* TASK
The lines you need are those holding the word "thuế"; pull them from the material.
-=-=-
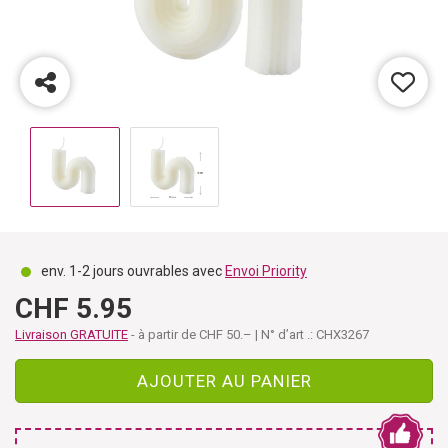
env. 1-2 jours ouvrables avec
Envoi Priority
CHF 5.95
Livraison GRATUITE
- à partir de CHF 50.– | N° d’art .: CHX3267
AJOUTER AU PANIER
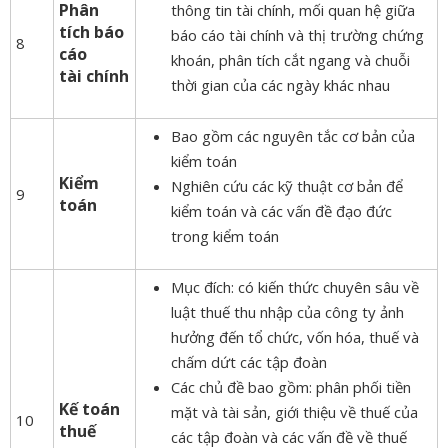
Phân
thông tin tài chính, mối quan hệ giữa
tích báo
báo cáo tài chính và thị trường chứng
8
cáo
khoán, phân tích cắt ngang và chuỗi
tài chính
thời gian của các ngày khác nhau
Bao gồm các nguyên tắc cơ bản của
kiểm toán
Kiểm
Nghiên cứu các kỹ thuật cơ bản để
9
toán
kiểm toán và các vấn đề đạo đức
trong kiểm toán
Mục đích: có kiến ​​thức chuyên sâu về
luật thuế thu nhập của công ty ảnh
hưởng đến tổ chức, vốn hóa, thuế và
chấm dứt các tập đoàn
Các chủ đề bao gồm: phân phối tiền
Kế toán
mặt và tài sản, giới thiệu về thuế của
10
thuế
các tập đoàn và các vấn đề về thuế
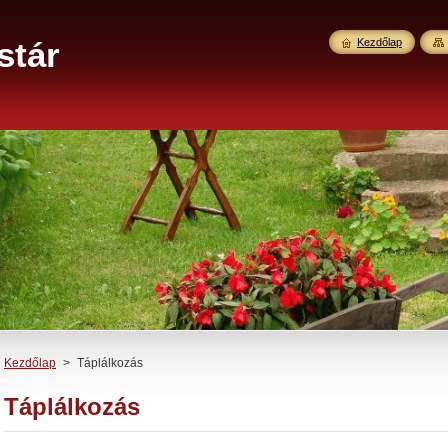
stár
Kezdőlap
Kezdőlap
>
Táplálkozás
Táplálkozás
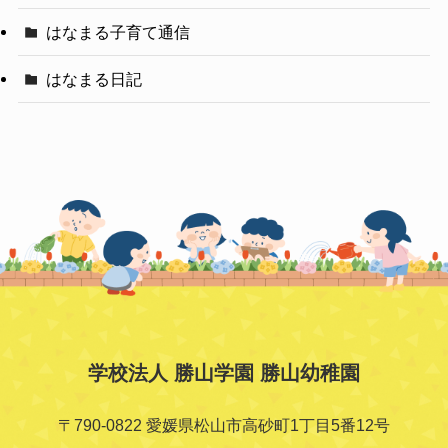
はなまる子育て通信
はなまる日記
学校法人 勝山学園 勝山幼稚園
〒790-0822 愛媛県松山市高砂町1丁目5番12号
-=-=-
* SOLUTION FOR THIS EXERCISE
luật thuế thu nhập của công ty ảnh
hưởng đến tổ chức, vốn hóa, thuế và
mặt và tài sản, giới thiệu về thuế của
thuế
các tập đoàn và các vấn đề về thuế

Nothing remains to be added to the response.